Latest update April 4th, 2025 6:13 AM
Mar 18, 2011 Editorial
As an American Baseball legend once exclaimed, “It’s déjà vu all over again!” For us in Guyana it’s the flooding.
Inundated six years ago during the tail end of the December-January rainy season, we suffered catastrophic floods on the coastlands and learnt a new word – leptospirosis. This time around, the December-January rains seem determined to blend into the May-June season. And these rains are not the usual heavy, but short tropical downpours to which we are accustomed: these persist doggedly throughout the day – and even night – to ensure an incredible accumulation of water
This is caused, we are informed, by La Niña climatic conditions, but what it means to the ordinary coastlander is more floods.

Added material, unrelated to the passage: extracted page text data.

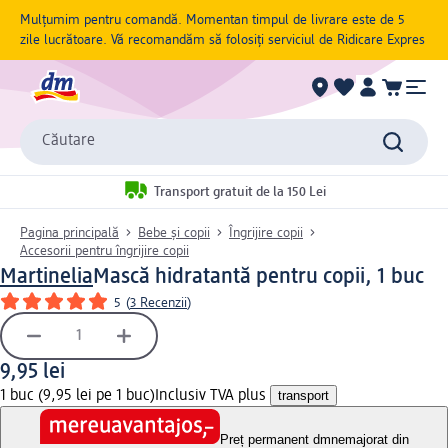
Mulțumim pentru comandă. Momentan timpul de livrare este de 5
zile lucrătoare. Vă recomandăm să folosiți serviciul de Ridicare Expres
Căutare
Transport gratuit de la 150 Lei
Pagina principală
Bebe și copii
Îngrijire copii
Accesorii pentru îngrijire copii
Martinelia
Mască hidratantă pentru copii, 1 buc
5
(
3 Recenzii
)
9,95 lei
1 buc (9,95 lei pe 1 buc)
Inclusiv TVA plus
transport
Preț permanent dm
nemajorat din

We haven’t quite reached 2005 levels yet, but if the predictions of another week of La Niña rains are to be trusted, we might not be too far away. The authorities have been patting themselves on their backs for the initiatives they claim to have taken since 2005 – which they boast have averted that danger up to now. They haven’t been bold enough to positively guarantee that eventuality, and they may be wise not to do so.
Our coast, as we have been at pains to remind our readership over the years, has been made into basically a trench to support our agriculture and settlements. Since our entire coastal plain – extending more that 5 miles inland – is significantly below sea level at high tides, our Dutch forebears initially settled inland along the Berbice and Essequibo river banks. They moved to the coast after the riverine soils lost their fertility, only because they had the engineering wherewithal to build sea walls and sea dams to keep out the raging Atlantic.

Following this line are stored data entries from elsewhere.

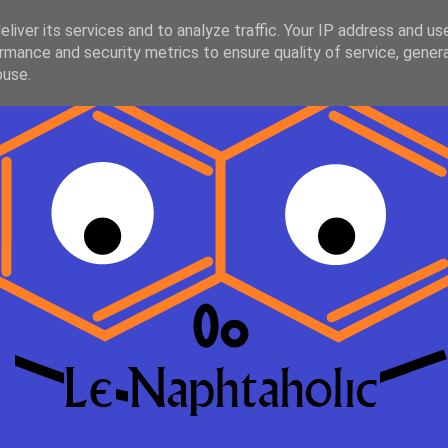
liver its services and to analyze traffic. Your IP address and us
rmance and security metrics to ensure quality of service, gene
buse.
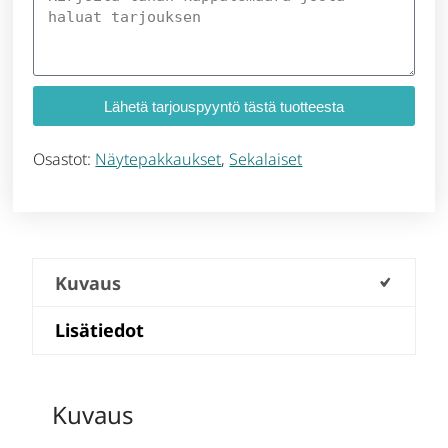
Lähetä tarjouspyyntö tästä tuotteesta
Osastot:
Näytepakkaukset
,
Sekalaiset
Kuvaus
Lisätiedot
Kuvaus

But because we did not have rainfall all year long, they also had to construct dams behind their plantations (“backdams”) behind which water could be conserved (hence “conservancies”) to irrigate the crops during the dry seasons. In Essequibo we have the Tapakuma Conservancy; in Region 3, the Boerasirie; East Demerara in Region 4 and MMA in Region 5. So between the backdams and the sea walls/dams we live in a trench, drained by canals that empty accumulated water into the Atlantic through kokers at low tides. Those are the stark realities of our hydrographics.
With the changes in global weather patterns, those hydrographics are under pressure from both banks of the trench, so to speak.
Rising seas due to global warming question both the height and integrity of our sea walls. Over the last few decades, we have been assisted by the EU to the tune of many billions to strengthen our sea defences.
The latest initiative is to replace the mangrove belt that had historically protected our coast – but we should be aware that this protection was from erosion rather than flooding from high tides.
For the latter, there’s been some debate whether the traditional concrete walls or the newer “rip-rap” design might be more effective, but in the long term if the predictions of the experts are accurate, it might all be moot. We might have to move to higher ground.
The accumulation of water in all the conservancies during these extended rainy seasons now exceeds their specifications. We have already had to resort to diverting water from the East Demerara Water Conservancy (EDWC) into the Mahaica Creek which creates its own set of flooding problems for farmers on its banks. The heights of the conservancies’ dams cannot be raised.
The controversial Hope Canal under construction is projected by the government to offer another option to deal with this contingency. One of the challenges is the low gradient from the conservancy to the ocean. The canal is expected to have elevated earthen walls throughout its length to facilitate the flow of water, but the integrity of such walls is in question.
It is high time that the nation is presented with a comprehensive plan to deal with our water woes: the facts of our hydrographics will not disappear – rather, as we have emphasised, they will be exacerbated.